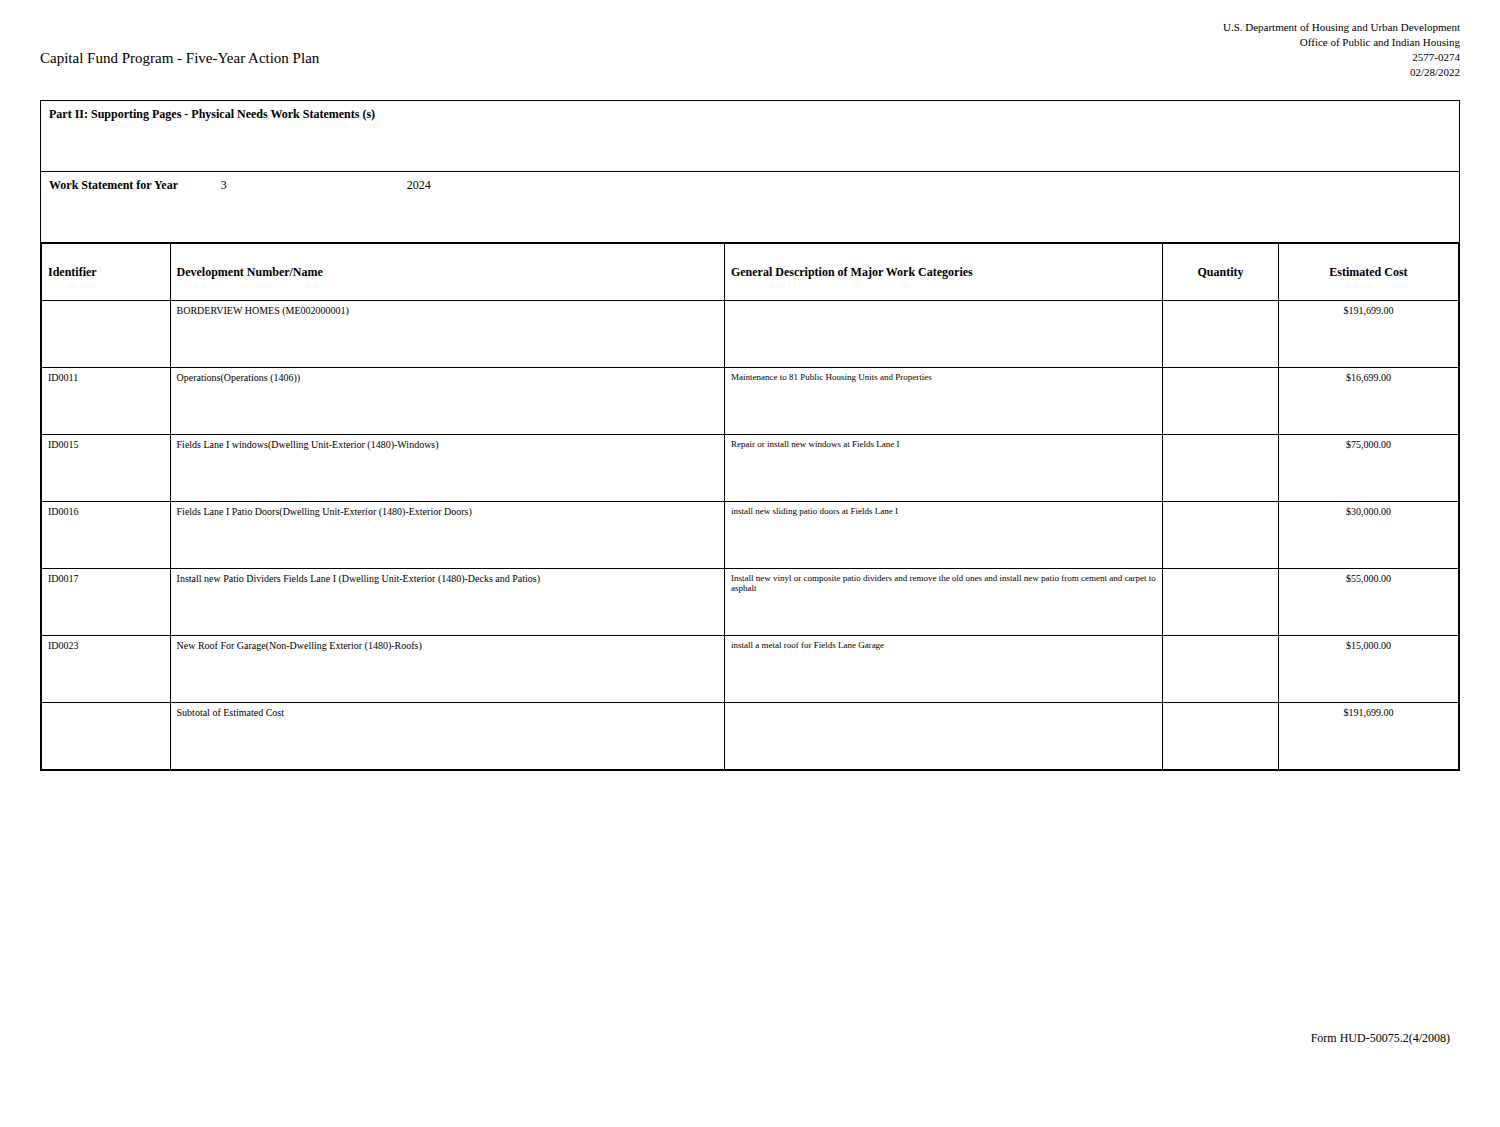Capital Fund Program - Five-Year Action Plan
U.S. Department of Housing and Urban Development
Office of Public and Indian Housing
2577-0274
02/28/2022
| Part II: Supporting Pages - Physical Needs Work Statements (s) |
| Work Statement for Year 3 2024 |
| / Identifier / Development Number/Name / General Description of Major Work Categories / Quantity / Estimated Cost / / --- / --- / --- / --- / --- / / / BORDERVIEW HOMES (ME002000001) / / / $191,699.00 / / ID0011 / Operations(Operations (1406)) / Maintenance to 81 Public Housing Units and Properties / / $16,699.00 / / ID0015 / Fields Lane I windows(Dwelling Unit-Exterior (1480)-Windows) / Repair or install new windows at Fields Lane I / / $75,000.00 / / ID0016 / Fields Lane I Patio Doors(Dwelling Unit-Exterior (1480)-Exterior Doors) / install new sliding patio doors at Fields Lane I / / $30,000.00 / / ID0017 / Install new Patio Dividers Fields Lane I (Dwelling Unit-Exterior (1480)-Decks and Patios) / Install new vinyl or composite patio dividers and remove the old ones and install new patio from cement and carpet to asphalt / / $55,000.00 / / ID0023 / New Roof For Garage(Non-Dwelling Exterior (1480)-Roofs) / install a metal roof for Fields Lane Garage / / $15,000.00 / / / Subtotal of Estimated Cost / / / $191,699.00 / |
Form HUD-50075.2(4/2008)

::::::

> _How to complete this task_
A copy of each line above that holds the word "Work" is the expected answer.

> _Solved exercise_
| Part II: Supporting Pages - Physical Needs Work Statements (s) |
| Work Statement for Year 3 2024 |
| / Identifier / Development Number/Name / General Description of Major Work Categories / Quantity / Estimated Cost / / --- / --- / --- / --- / --- / / / BORDERVIEW HOMES (ME002000001) / / / $191,699.00 / / ID0011 / Operations(Operations (1406)) / Maintenance to 81 Public Housing Units and Properties / / $16,699.00 / / ID0015 / Fields Lane I windows(Dwelling Unit-Exterior (1480)-Windows) / Repair or install new windows at Fields Lane I / / $75,000.00 / / ID0016 / Fields Lane I Patio Doors(Dwelling Unit-Exterior (1480)-Exterior Doors) / install new sliding patio doors at Fields Lane I / / $30,000.00 / / ID0017 / Install new Patio Dividers Fields Lane I (Dwelling Unit-Exterior (1480)-Decks and Patios) / Install new vinyl or composite patio dividers and remove the old ones and install new patio from cement and carpet to asphalt / / $55,000.00 / / ID0023 / New Roof For Garage(Non-Dwelling Exterior (1480)-Roofs) / install a metal roof for Fields Lane Garage / / $15,000.00 / / / Subtotal of Estimated Cost / / / $191,699.00 / |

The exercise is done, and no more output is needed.